The symptoms associated with anal or rectal disorders will vary depending on the specific type of disorder you’re experiencing. Some possible indications of an anorectal disorder include:

  • A visible crack in the skin of the anus
  • Bleeding after bowel movements, with or without pain
  • Diarrhea or constipation
  • Gas and bloating
  • Itching or burning in the anal area
  • Lumps or swelling within and around the anal area
  • Pain during or after a bowel movement
  • Pain or discomfort in the anal area
  • Rectal bleeding or discharge

Some anal and rectal disorders are caused by environmental factors, such as diet and lifestyle. For example, sitting for long periods can be a risk factor for developing hemorrhoids. Other anorectal disorders can occur in combination with a primary health concern, such as inflammatory bowel disease. In some cases, certain medications and treatments can increase the risk of anorectal disorders.

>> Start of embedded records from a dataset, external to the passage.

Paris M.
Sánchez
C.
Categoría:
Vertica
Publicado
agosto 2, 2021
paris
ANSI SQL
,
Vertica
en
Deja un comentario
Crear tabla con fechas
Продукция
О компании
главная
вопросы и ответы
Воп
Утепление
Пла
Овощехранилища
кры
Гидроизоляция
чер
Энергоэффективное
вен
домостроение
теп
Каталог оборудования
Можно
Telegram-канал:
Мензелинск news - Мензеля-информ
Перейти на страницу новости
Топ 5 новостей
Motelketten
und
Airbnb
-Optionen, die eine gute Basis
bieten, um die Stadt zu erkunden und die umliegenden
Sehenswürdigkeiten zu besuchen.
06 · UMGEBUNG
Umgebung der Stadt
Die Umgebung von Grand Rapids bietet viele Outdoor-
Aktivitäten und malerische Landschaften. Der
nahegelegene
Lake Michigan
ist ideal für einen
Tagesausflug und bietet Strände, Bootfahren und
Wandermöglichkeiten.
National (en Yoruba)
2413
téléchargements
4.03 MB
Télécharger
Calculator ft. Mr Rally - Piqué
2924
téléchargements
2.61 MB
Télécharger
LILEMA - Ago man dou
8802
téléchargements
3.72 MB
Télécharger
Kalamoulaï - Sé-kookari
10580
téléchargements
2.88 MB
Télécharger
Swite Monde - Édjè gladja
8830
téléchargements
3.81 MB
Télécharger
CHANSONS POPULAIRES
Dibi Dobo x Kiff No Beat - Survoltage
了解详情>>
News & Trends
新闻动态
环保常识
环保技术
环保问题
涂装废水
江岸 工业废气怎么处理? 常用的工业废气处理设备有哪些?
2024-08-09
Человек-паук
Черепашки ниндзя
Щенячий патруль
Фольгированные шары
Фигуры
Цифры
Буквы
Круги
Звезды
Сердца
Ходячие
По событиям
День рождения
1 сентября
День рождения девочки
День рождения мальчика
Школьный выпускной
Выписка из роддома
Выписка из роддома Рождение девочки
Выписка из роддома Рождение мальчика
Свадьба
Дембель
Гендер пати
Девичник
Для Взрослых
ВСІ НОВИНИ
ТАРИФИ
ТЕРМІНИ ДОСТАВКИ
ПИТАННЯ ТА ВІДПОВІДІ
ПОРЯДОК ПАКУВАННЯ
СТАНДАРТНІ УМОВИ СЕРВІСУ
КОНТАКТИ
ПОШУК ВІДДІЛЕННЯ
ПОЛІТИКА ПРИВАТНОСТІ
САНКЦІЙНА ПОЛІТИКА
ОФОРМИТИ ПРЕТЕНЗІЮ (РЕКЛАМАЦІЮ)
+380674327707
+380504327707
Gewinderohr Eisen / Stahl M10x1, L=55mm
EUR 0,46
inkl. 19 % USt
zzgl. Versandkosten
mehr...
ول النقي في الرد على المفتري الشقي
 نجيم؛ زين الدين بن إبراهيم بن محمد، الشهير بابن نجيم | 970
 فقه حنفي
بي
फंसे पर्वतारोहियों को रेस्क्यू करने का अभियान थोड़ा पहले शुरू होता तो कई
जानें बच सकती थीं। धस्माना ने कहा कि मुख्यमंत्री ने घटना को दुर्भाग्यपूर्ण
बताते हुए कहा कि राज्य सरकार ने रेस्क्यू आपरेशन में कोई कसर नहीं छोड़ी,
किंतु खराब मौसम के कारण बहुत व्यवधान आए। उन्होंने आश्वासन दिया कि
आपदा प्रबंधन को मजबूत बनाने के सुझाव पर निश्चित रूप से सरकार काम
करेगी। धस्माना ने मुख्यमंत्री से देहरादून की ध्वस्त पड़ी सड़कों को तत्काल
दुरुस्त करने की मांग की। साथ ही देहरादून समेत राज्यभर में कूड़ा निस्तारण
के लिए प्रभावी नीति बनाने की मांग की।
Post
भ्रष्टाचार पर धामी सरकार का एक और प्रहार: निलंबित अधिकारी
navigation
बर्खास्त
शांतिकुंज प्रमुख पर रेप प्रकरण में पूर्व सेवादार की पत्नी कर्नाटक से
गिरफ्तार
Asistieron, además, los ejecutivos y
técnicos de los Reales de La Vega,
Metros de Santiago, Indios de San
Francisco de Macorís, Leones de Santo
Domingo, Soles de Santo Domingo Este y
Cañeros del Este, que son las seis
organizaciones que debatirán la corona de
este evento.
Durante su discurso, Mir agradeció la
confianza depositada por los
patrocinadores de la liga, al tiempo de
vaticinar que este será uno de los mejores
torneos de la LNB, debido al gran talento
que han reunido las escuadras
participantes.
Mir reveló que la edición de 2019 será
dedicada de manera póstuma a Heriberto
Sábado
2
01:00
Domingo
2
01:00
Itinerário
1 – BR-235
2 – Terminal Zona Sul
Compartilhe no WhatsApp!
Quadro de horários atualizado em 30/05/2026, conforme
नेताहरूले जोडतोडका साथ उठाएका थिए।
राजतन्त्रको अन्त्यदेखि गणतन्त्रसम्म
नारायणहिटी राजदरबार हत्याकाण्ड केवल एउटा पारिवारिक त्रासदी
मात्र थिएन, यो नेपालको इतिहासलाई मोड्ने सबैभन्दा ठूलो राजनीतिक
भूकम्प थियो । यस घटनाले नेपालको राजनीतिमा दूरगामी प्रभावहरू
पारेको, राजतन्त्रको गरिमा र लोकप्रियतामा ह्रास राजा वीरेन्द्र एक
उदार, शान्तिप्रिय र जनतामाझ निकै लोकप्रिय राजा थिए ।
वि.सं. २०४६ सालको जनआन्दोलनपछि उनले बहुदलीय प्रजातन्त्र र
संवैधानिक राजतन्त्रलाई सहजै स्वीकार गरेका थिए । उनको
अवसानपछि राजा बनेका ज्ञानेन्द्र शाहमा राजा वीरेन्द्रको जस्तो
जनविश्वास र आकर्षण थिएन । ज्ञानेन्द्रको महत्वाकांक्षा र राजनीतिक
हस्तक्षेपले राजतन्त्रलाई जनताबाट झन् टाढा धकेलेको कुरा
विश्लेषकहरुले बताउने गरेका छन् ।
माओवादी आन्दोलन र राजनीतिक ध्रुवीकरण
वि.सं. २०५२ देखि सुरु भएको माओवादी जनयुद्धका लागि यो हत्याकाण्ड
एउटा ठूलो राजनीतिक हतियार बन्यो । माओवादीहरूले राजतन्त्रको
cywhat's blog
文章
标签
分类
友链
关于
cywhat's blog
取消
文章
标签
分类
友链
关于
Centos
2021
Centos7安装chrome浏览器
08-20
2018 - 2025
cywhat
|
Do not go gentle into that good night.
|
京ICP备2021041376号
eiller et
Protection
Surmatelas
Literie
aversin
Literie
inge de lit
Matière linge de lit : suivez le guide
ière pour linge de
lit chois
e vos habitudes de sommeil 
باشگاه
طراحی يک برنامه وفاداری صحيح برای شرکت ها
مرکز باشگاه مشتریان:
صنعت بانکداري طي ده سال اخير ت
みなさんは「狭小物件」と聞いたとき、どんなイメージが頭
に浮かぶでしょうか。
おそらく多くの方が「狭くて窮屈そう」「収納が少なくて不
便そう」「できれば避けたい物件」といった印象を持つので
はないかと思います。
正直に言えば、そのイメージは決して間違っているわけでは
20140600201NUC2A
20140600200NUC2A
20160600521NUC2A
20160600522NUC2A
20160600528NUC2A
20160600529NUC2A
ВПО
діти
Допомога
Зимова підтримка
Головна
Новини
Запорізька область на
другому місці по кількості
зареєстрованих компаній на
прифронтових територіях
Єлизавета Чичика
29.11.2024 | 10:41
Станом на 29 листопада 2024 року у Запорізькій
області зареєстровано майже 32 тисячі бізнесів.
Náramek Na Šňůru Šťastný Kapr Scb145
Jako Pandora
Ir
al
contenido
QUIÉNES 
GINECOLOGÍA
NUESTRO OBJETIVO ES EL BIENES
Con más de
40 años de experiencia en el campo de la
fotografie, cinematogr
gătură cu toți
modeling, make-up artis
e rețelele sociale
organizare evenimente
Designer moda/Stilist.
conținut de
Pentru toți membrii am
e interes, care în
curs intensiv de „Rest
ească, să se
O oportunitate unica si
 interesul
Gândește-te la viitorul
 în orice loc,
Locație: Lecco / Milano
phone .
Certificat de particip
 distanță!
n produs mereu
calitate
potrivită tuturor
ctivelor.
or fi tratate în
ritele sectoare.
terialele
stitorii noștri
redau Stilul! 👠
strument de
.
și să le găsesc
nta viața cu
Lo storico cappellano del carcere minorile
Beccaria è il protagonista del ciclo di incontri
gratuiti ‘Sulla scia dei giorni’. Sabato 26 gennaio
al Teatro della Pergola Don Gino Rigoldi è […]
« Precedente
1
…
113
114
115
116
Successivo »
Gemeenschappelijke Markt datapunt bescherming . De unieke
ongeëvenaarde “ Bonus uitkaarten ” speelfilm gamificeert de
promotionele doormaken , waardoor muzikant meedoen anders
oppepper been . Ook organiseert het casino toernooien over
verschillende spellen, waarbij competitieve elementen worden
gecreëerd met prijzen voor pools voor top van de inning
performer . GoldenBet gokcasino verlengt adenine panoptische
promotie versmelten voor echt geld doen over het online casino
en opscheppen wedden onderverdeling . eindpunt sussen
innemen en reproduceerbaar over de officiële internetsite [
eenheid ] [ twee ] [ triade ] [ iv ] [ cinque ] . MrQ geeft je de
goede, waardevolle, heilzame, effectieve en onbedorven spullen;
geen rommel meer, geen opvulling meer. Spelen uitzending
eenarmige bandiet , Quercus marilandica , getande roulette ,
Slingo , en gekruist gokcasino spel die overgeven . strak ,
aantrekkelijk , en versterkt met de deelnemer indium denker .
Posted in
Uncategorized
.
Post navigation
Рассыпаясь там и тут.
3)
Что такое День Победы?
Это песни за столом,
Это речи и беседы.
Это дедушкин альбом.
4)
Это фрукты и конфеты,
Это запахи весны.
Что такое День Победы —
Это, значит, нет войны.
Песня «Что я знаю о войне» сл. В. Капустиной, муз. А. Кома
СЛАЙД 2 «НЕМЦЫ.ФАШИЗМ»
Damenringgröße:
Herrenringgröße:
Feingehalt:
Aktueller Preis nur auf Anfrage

Anorectal disorders diagnosis and screening

The process of diagnosing an anal or rectal disorder typically includes a number of different screening tests:

  • Physical examination and medical history
  • Digital rectal exam
  • Colonoscopy
  • Additional imaging tests, such as an ultrasound or MRI

Anorectal disorders treatment

Treatment for an anal or rectal disorder varies depending on the specific diagnosis. Your doctor may recommend one or multiple treatment approaches, including adjustments in your lifestyle habits:

  • Adding a fiber supplement to your diet
  • Applying topical ointments or creams
  • Avoiding sitting for long periods
  • BOTOX injections
  • Drinking more water
  • Increasing your fiber intake by eating more fruits and vegetables
  • Increasing your level of physical activity
  • Taking over-the-counter medications, such as a stool softener
  • Taking sitz baths, especially after a bowel movement

In some cases, your doctor may recommend colorectal surgery for anorectal disorders that are more pronounced, or that haven’t responded to other treatments.